POSITION & HOLD
an editorial opinion
Business jets—the view from the market trough
Why the future still looks bright
Given the severity of the market drop, it will take the industry 9 years to get back to last year’s high point, but this is a conservative forecast.
Although some have equated business jet ownership and use with excess and abuse, the extraordinary transformation of the business aircraft market over the past 14 years has been closely linked with corporate profits.
Again, the composition of these profits also indicates encouraging trends. It’s impossible to state empirically that one type of profit is more conducive to bizjet demand than another. But it’s notable that manufacturing profits have made the strongest leap of all the business sectors.
As the table on this page indicates, US manufacturing profits leaped from $53 billion in 2001 and $48 billion in 2002 to $317 billion in 2007 and $240 billion in 2008. The strength of the US economy in 2003–08 had almost as much to do with manufacturing as it did with financial services.
Profits in that segment were stronger but flatter, going from $228 billion in 2001 and $276 billion in 2002 to $450 in 2007 and $309 billion in 2008. There is a strong likelihood that US and other developed-country manufacturers are prospering because they are transforming themselves into product integrators.
In other words, they’re farming out labor-intensive production to work in developing countries, keeping higher value integration, development and marketing for themselves. Establishment of new facilities in less developed areas increases the attraction of private aviation.
And, of course, the profits that result from a successful new manufacturing strategy are also good for business jet demand. This hypothesis is boosted by bizjet demand in Europe. Just as US companies are likely to transplant production to Latin America, European manufacturers are looking to new European Union entrants in Eastern Europe and Turkey for lower-cost manufacturing.
Such countries lack the excellent public infrastructure—airlines and trains—that have traditionally limited business aircraft demand in Western Europe. Companies setting up shop in Eastern Europe are increasingly looking toward private aviation.
In 2001, only 10.7% of the global business jet population was domiciled in Europe. By 2008, Europe’s share of the world fleet was almost 15.0%. Meanwhile, economic development in emerging markets is gradually boosting business jet demand in many of those countries too.
Relatively high commodity prices are further increasing demand, particularly in Latin America and the Middle East. Non-US markets accounted for 23.5% of the fleet in 2001, rising to 30.0% in 2008.
By 2008, most business jet manufacturers reported a majority of sales from outside the US. Asia remains largely quiet as a source of demand, for reasons of geography, politics and comprehensive airline service, but there are signs that this could change.
Due to its economic growth, poor infrastructure and vast geography, China could emerge as a huge market as its air space rules are liberalized. But, as of today, the country has only about 20 bizjets in civilian use.
If China opens its airspace, there would likely be profound consequences for demand in the rest of Asia. Many Asian manufacturers in higher-cost economies such as Japan, Singapore and Taiwan look to China as a source of lower-cost manufacturing.

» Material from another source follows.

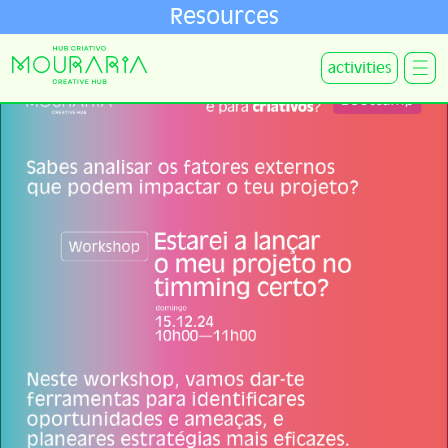
Resources
activities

Basically, Asian businesses in high-cost manufacturing countries could emulate their US and European equivalents, looking to private aviation as they follow an integrator model of manufacturing.
In short, despite today’s grim market conditions and negative short-term jet delivery outlook, there are solid reasons to believe that this market will recover. In fact, there could even be more solid growth drivers ahead if the world’s economies continue the trend toward globalization.
Richard Aboulafia is VP Analysis at Teal Group Corp, an aviation and defense market intelligence and consulting company. He has tracked the business aircraft market for over 20 years.